Dividends can be one of the greatest tools for investors to build long-term wealth, but sadly many of us screening for new ideas overlook strong dividend stocks because their yields aren't eye-popping. That can be a mistake, and if investors can find companies consistently growing their top and bottom lines, as well as consistently increasing their dividend, it can be a huge win over the long term. Here are two stocks that perfectly fit that description.
A Craftsman for your portfolio
One company that is too frequently left off of dividend "buy" lists is Stanley Black & Decker, Inc. (NYSE:SWK). The provider of highly respected power & hand tools, among multiple other lines of products and services, continues to reward long-term investors with consistent dividend increases. The company currently dishes out a quarterly dividend of $0.58 per share for a yield of roughly 1.8%, and the fact that its yield is under 2% is why the dividend stock typically gets overlooked. But Stanley Black & Decker continues to make moves to strengthen its business and reward investors with consistent increases. According to the company, Stanley Black & Decker owns the record for the longest consecutive annual and quarterly dividend payments among industrial companies on the NYSE.

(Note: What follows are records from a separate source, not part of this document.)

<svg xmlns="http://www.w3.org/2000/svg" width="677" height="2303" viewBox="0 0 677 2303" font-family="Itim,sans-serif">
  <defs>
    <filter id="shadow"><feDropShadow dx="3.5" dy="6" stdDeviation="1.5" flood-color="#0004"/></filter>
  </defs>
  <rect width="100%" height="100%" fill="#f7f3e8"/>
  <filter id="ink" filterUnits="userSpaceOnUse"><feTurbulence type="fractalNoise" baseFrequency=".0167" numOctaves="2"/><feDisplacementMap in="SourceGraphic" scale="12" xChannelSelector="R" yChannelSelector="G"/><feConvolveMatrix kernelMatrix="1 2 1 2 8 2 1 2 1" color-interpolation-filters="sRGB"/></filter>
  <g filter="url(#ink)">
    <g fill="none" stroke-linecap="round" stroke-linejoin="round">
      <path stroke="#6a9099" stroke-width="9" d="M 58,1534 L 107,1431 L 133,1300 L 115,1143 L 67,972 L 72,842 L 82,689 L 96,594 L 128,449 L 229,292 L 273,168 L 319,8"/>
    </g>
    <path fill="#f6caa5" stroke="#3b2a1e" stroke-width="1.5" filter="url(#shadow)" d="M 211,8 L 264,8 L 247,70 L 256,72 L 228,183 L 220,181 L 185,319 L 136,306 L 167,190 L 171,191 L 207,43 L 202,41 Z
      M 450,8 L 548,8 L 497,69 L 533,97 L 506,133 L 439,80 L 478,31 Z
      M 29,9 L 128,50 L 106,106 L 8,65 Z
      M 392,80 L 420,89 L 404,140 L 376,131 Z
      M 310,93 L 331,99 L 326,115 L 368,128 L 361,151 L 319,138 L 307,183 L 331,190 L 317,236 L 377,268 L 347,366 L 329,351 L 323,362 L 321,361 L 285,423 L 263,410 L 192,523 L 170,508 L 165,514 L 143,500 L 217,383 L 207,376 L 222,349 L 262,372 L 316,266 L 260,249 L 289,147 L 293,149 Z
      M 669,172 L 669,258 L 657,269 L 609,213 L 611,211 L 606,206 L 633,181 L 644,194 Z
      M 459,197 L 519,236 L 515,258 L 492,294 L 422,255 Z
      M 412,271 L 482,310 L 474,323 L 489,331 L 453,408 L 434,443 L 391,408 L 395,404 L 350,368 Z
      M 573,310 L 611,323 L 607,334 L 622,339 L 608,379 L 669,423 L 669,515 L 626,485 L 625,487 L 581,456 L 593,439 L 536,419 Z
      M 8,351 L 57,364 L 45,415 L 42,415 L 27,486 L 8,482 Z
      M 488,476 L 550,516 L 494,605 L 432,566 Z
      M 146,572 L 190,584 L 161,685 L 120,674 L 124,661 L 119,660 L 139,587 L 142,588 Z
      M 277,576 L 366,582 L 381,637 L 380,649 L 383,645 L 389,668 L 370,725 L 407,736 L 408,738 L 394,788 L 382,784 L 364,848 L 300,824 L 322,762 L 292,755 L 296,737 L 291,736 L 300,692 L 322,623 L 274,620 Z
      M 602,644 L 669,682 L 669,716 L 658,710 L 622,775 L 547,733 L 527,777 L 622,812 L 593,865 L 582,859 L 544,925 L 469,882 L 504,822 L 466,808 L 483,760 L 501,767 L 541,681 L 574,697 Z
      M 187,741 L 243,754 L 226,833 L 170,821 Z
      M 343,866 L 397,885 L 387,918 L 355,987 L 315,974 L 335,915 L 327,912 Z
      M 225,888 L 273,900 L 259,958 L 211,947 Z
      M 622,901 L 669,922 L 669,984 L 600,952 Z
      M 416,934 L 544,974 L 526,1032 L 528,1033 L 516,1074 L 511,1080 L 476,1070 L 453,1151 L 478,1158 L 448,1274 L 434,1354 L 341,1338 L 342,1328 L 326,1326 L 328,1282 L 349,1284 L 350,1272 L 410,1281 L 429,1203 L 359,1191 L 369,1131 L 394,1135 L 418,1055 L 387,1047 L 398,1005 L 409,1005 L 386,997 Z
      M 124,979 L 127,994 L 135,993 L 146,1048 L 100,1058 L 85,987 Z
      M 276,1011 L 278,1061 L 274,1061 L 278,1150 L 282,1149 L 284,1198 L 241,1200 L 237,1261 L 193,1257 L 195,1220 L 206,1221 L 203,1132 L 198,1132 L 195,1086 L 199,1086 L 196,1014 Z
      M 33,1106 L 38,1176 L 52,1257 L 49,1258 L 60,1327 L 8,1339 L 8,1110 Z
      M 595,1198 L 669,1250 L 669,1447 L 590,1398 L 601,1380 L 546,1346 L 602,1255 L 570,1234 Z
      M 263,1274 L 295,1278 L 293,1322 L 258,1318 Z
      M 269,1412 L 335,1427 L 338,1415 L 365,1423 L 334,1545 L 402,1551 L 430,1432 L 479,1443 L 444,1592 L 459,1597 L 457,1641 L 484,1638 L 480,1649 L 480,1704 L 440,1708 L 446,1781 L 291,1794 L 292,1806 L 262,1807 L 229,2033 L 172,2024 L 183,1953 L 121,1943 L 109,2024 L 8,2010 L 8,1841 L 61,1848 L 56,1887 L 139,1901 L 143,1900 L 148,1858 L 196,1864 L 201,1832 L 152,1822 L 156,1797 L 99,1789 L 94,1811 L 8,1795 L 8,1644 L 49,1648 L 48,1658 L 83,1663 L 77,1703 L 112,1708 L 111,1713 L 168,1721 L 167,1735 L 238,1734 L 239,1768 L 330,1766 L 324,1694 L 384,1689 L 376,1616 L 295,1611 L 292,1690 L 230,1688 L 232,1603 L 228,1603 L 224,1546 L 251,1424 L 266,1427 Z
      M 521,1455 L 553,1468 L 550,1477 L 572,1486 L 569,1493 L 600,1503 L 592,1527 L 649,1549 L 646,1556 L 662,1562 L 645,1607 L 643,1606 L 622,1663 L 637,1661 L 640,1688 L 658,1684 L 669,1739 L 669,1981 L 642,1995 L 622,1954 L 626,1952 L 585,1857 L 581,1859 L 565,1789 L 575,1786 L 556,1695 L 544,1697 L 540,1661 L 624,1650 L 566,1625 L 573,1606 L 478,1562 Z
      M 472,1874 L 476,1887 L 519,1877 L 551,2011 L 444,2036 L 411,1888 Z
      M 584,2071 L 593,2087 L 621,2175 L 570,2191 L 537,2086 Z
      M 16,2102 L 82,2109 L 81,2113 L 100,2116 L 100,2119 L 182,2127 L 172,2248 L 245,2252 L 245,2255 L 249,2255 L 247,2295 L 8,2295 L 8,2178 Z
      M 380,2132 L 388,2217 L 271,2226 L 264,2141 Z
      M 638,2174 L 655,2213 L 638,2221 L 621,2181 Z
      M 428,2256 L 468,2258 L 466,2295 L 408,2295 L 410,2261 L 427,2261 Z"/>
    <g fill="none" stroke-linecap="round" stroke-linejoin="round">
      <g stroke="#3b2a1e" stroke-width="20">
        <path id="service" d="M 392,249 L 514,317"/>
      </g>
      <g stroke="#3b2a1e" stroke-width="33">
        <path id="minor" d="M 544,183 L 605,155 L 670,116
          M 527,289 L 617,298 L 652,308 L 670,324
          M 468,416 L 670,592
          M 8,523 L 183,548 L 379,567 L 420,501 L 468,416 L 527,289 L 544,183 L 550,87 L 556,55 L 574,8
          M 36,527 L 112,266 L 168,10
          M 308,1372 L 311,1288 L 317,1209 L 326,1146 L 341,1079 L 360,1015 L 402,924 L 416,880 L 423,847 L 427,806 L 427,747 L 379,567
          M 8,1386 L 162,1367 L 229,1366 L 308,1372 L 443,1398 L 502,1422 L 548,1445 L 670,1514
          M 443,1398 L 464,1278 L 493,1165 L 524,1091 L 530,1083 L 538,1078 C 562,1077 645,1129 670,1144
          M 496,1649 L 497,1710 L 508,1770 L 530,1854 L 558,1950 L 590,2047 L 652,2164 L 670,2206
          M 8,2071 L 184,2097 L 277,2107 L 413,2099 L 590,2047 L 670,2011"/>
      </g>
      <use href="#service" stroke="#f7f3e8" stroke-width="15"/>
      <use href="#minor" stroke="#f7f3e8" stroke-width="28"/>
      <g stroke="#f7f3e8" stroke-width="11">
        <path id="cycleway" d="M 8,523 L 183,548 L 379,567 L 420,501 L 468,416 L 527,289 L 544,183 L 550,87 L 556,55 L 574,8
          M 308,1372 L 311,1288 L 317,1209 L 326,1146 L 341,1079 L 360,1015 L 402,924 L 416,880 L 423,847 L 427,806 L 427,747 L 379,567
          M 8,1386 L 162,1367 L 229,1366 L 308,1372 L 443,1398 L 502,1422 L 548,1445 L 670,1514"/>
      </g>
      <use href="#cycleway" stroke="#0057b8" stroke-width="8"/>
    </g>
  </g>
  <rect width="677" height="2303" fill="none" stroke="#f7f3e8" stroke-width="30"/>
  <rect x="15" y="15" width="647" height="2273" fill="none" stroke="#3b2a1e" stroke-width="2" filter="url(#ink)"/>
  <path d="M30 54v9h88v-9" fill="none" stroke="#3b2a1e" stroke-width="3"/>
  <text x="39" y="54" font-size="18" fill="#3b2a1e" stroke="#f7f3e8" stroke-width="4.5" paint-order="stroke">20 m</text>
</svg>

Stanley Black & Decker recently acquired the Craftsman brand from Sears Holdings for $900 million, which will only add to the depth of strong brands the company owns in department stores. It's a move that will be immediately accretive to the company's earnings, and is expected to generate between $0.35 and $0.45 in earnings per share within five years (for context, Stanley's 2016 EPS was $6.51).
Stanley Black & Decker also bought Newell Brands for $1.95 billion, bringing in the Irwin and Lenox hand and power tool brands, which are expected to generate about $0.50 in additional earnings per share by year three. The company also announced in late December that it would sell the majority of its mechanical security business for $725 million in cash.
While 2016 brought organic growth, record earnings per share and working capital turns, 2017 looks poised for a similarly strong year, with EPS guidance for a 7% increase at the midpoint and 4% organic growth. As the company continues to focus on new products within its excellent portfolio of brands, expect this Dividend Aristocrat to keep on dishing out value to its investors.
Spice things up with this stock
McCormick & Co. (NYSE:MKC) is a massive international leader in the spices and seasonings space, with roughly 20% market share of an $11 billion global market, according to Morningstar.com. That puts it at nearly four times the size of the No. 2 player, giving the company a sizable advantage over competitors due to its scale and lengthy relationship with retailers.
The spice company just put the finishing touches on a strong year, with net sales growing 4% during the fourth quarter and adjusted operating income increasing 6%, both in constant currency terms. Adjusted earnings per share jumped 8% during the fourth quarter, and 2016 marked the fifth consecutive year of record cash flow.
Despite already being a global leader with massive scale, McCormick continues to innovate new products to stay on top. New products launched within the last three years generated 9% of 2016 sales. This spring alone McCormick plans on unleashing 17 new products including everything from quick marinades to baking mixes and sauces.
Not only is McCormick doing solid work with innovation, it continues to cut costs to boost results. In fact, the company's "Comprehensive Continuous Improvement" (CCI) program delivered $109 million in cost savings last year and is on pace to achieve its four-year, $400 million goal. The combination of increasing sales, continuous innovation, and cost cuts has management optimistic McCormick can increase earnings per share between 9% and 11% annually long-term, on a constant currency basis.
To top it all off, the board of directors declared an increase in the quarterly dividend from $0.43 to $0.47 per share in November 2016, which marked the 31st consecutive year of dividend increases, but the company doesn't get enough love from investors given a yield just under 2%. As long as McCormick continues to execute and take advantage of its scale and retailer relationships, there's not much that will stop it from continuing to dish out consistent dividend increases.
Ultimately, these are two excellent dividend stocks for any portfolio and despite being overlooked due to offering smaller yields, the consistent dividend and stock price increases have made savvy investors look smart over the long-term -- don't expect that to change anytime soon.